New Security Requirements Spell Trouble for Courier Firms
Corporation, page 20
~ Beijing Municipal Postal Administration issued a notice in Feb requiring that all major courier companies in the city implement a new rule that says delivery personnel must open and check the contents of each parcel they collect and deliver starting from March this year.
~ This new rule will take effective nationwide from May 1.
~ Many courier companies in Beijing have already formally implemented changes so that employees can work in accordance with the new rules
~ This new rule has brought many problems for delivery companies. For example, couriers lack training in how to properly examine a parcel. It is hard for them to judge the nature of the goods directly by simply looking at it, which means that the security issues can not be solved completely.
~ Also it will lower the efficiency of couriers. One courier told the EO that he normallys collect about 50 parcels a day, but he only collected 38 parcels on March 1, the first day the rule was implemented.
~ There is also likely to be an increase in the cost of deliveries. A person in charge of a courier company told the EO that currently any potential increased in costs will be absorbed by the delivery companies.
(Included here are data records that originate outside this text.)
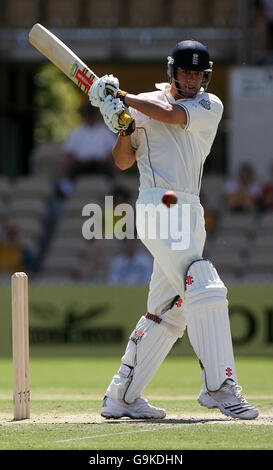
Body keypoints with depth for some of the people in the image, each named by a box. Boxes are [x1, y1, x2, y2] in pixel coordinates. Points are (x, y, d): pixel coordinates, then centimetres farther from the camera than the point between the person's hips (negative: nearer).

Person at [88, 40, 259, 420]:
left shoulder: (210, 107, 10)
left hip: (191, 213, 5)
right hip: (159, 207, -5)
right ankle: (219, 386, -21)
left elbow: (171, 114, -8)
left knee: (167, 312, 8)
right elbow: (124, 162, 7)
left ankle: (121, 396, 16)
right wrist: (124, 128, -10)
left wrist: (122, 97, -7)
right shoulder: (144, 105, 6)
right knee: (205, 290, -20)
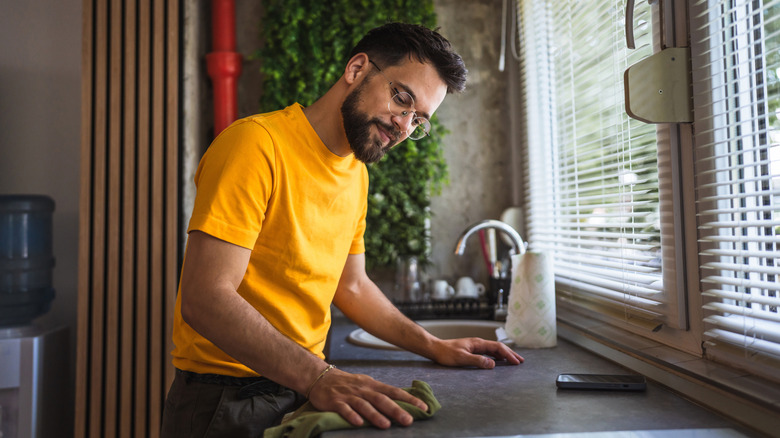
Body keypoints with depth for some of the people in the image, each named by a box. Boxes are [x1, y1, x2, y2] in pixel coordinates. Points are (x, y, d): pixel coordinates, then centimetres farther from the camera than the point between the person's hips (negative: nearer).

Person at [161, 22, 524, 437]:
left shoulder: (356, 174, 8)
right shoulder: (256, 143, -17)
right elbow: (205, 299, -23)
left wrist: (435, 347, 8)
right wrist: (317, 378, -31)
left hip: (308, 387, 7)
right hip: (227, 397, -6)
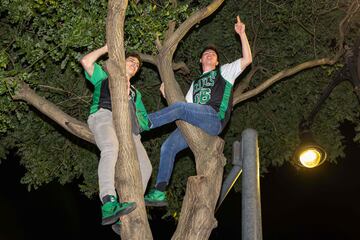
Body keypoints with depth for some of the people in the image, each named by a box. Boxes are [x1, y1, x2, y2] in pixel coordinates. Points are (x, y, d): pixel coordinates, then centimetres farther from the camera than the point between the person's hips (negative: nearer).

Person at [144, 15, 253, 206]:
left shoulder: (224, 71, 23)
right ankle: (159, 192, -12)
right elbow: (187, 105, 25)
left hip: (214, 118, -5)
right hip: (194, 124, 6)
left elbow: (247, 59, 9)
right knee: (167, 147, -11)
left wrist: (242, 34, 5)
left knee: (180, 108, -30)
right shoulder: (195, 83, 36)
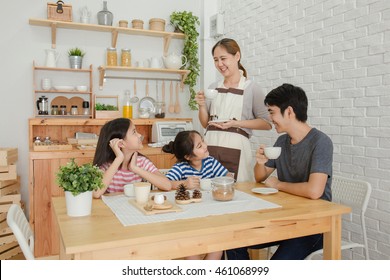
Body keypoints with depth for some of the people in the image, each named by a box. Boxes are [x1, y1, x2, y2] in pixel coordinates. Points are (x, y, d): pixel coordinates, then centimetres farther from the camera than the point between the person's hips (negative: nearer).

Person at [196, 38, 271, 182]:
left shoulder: (252, 87, 0)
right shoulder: (213, 87, 11)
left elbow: (266, 124, -2)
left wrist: (236, 123, -13)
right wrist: (202, 106, -2)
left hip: (236, 150, -3)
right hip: (210, 147, 3)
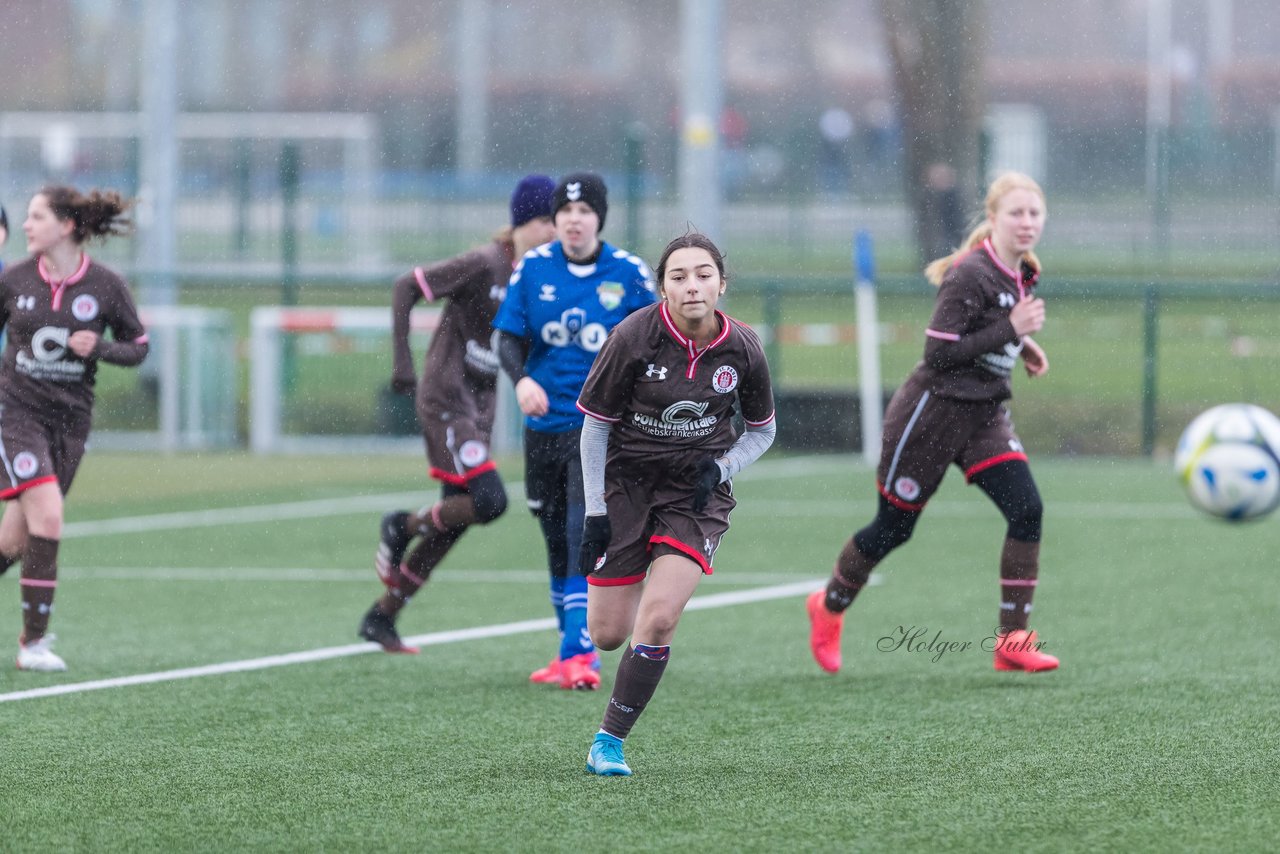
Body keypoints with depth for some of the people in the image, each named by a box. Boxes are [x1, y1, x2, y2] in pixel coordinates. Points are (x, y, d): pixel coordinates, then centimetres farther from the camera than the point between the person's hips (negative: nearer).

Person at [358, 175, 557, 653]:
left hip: (478, 410, 8)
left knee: (452, 526, 7)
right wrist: (402, 360, -18)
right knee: (489, 501, -21)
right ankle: (404, 526, 5)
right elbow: (406, 288, -14)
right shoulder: (484, 265, -16)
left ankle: (381, 617, 19)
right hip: (445, 402, -8)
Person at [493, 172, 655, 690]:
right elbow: (508, 336, 1)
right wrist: (521, 379, -18)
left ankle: (579, 653, -20)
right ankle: (573, 652, 24)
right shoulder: (533, 268, 0)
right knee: (557, 543, 10)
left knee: (586, 537, -17)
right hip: (544, 425, 3)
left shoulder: (629, 274, -4)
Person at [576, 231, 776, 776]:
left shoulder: (743, 350, -10)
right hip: (627, 481, 0)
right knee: (607, 635, 0)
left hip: (696, 490, 0)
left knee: (658, 618, -19)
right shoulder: (633, 338, -16)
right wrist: (595, 510, -8)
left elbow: (761, 431, 8)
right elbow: (596, 425, -5)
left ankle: (610, 742, -5)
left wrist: (720, 468, -11)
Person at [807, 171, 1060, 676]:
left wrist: (1023, 343, 8)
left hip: (985, 415, 7)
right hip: (934, 411, -7)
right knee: (894, 527, 7)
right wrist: (1010, 330, -26)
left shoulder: (1021, 274, 5)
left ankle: (1012, 641, -9)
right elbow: (938, 353, -25)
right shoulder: (971, 275, -21)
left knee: (1027, 511, -13)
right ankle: (829, 607, 34)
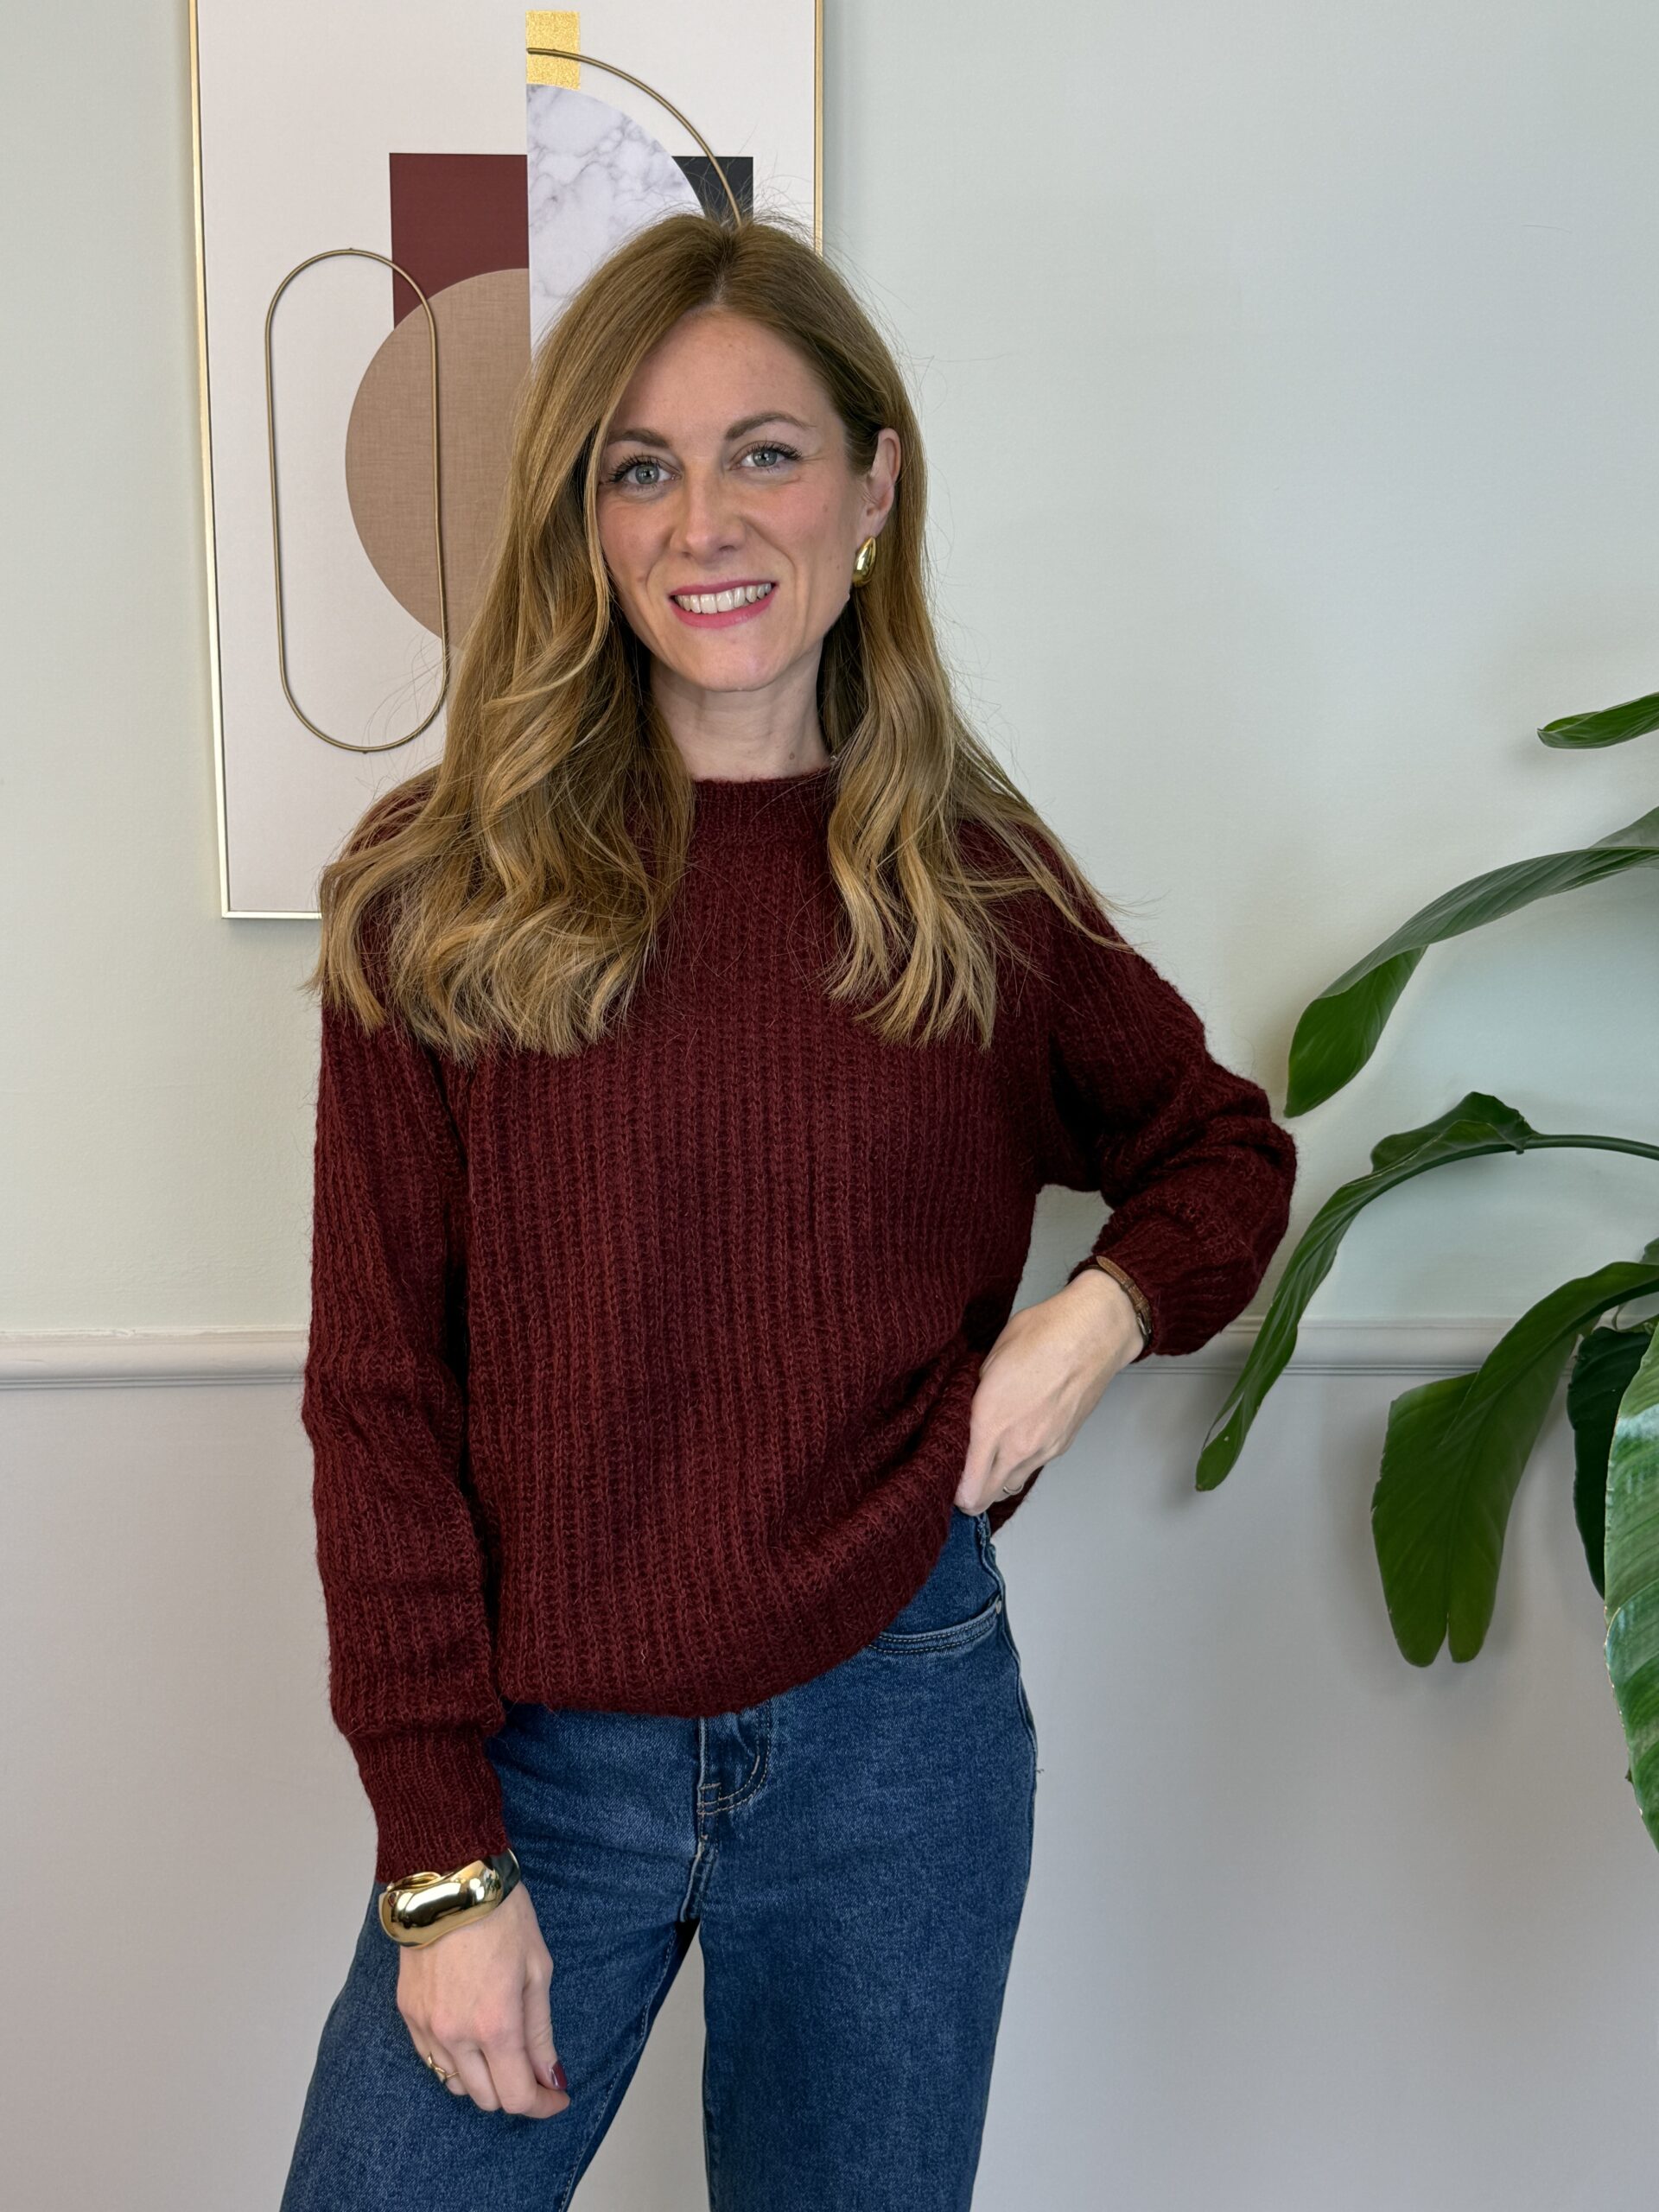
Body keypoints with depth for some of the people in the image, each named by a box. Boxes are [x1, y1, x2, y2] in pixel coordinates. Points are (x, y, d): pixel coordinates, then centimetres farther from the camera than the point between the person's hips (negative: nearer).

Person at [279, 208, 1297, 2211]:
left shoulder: (973, 878, 0)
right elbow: (378, 1390, -5)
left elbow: (1224, 1147, 14)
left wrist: (1104, 1310, -8)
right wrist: (440, 1858, -8)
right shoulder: (437, 890, -6)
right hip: (536, 1750, -1)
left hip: (894, 1736, 2)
Original article: [Chinese]


Special Feature: 10 Years of Hu and Wen in Power

Nation, page 25-32
~ This week's issue of the EO features an in-depth feature on the main topics that have been discussed at the annual meeting of China's two top political bodies, the NPC and the CPPCC over the past 10 years.
~ Starting from 2003, the first meetings at which Hu Jintao and Wen Jiabao were formally elected to their respective postions as president and premier, the special feature examines the main themes and official statements that were made during the political meetings from 2003 to 2011.
~ The special feature also includes analysis of issues and news stories that were of particular importance that year and that go beyond the scope of the "two sessions."